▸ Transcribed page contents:
####

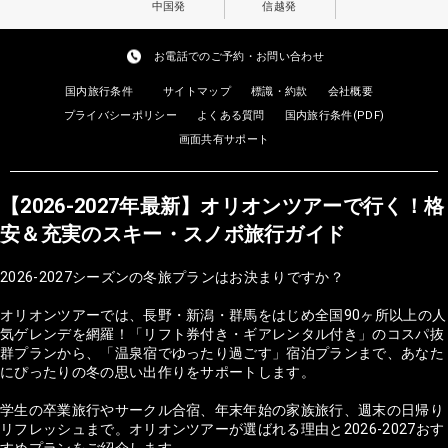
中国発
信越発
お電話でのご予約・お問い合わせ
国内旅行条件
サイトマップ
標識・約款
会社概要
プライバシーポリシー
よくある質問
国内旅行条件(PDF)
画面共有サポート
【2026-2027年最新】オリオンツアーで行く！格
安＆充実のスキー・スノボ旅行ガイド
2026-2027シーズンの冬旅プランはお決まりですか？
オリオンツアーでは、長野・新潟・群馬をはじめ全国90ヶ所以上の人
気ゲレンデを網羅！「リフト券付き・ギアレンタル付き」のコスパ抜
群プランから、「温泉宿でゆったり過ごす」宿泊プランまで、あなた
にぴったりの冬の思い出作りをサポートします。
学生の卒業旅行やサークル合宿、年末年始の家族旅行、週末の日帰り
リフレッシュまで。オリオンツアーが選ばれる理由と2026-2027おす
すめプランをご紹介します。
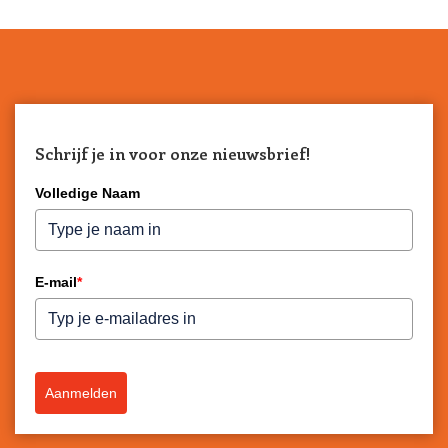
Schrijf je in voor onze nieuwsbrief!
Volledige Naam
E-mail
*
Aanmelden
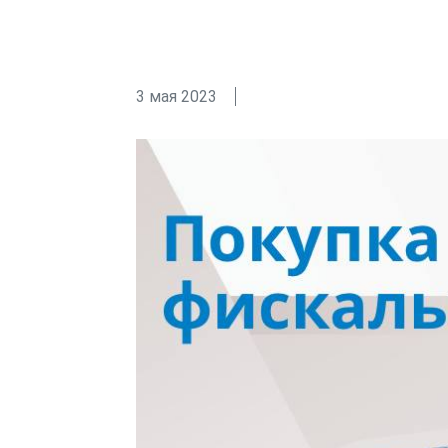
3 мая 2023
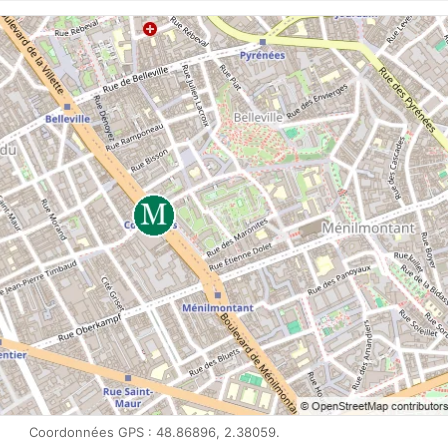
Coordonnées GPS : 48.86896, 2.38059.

####

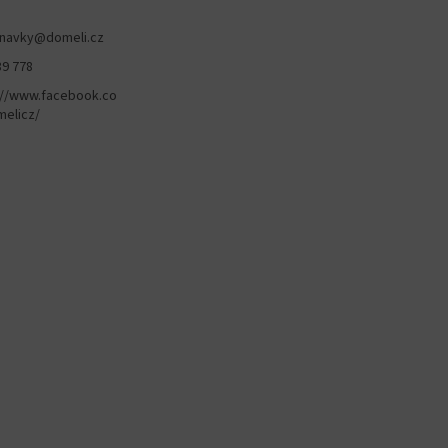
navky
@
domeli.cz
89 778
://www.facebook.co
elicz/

####

▸ Task item:
Above are records; repeat only the lines starting at the line with "安＆充実のスキー・スノボ旅行ガイド" and ending at the line with "すめプランをご紹介します。", exactly as they appear, both included.

▸ Solution for this exercise:
安＆充実のスキー・スノボ旅行ガイド
2026-2027シーズンの冬旅プランはお決まりですか？
オリオンツアーでは、長野・新潟・群馬をはじめ全国90ヶ所以上の人
気ゲレンデを網羅！「リフト券付き・ギアレンタル付き」のコスパ抜
群プランから、「温泉宿でゆったり過ごす」宿泊プランまで、あなた
にぴったりの冬の思い出作りをサポートします。
学生の卒業旅行やサークル合宿、年末年始の家族旅行、週末の日帰り
リフレッシュまで。オリオンツアーが選ばれる理由と2026-2027おす
すめプランをご紹介します。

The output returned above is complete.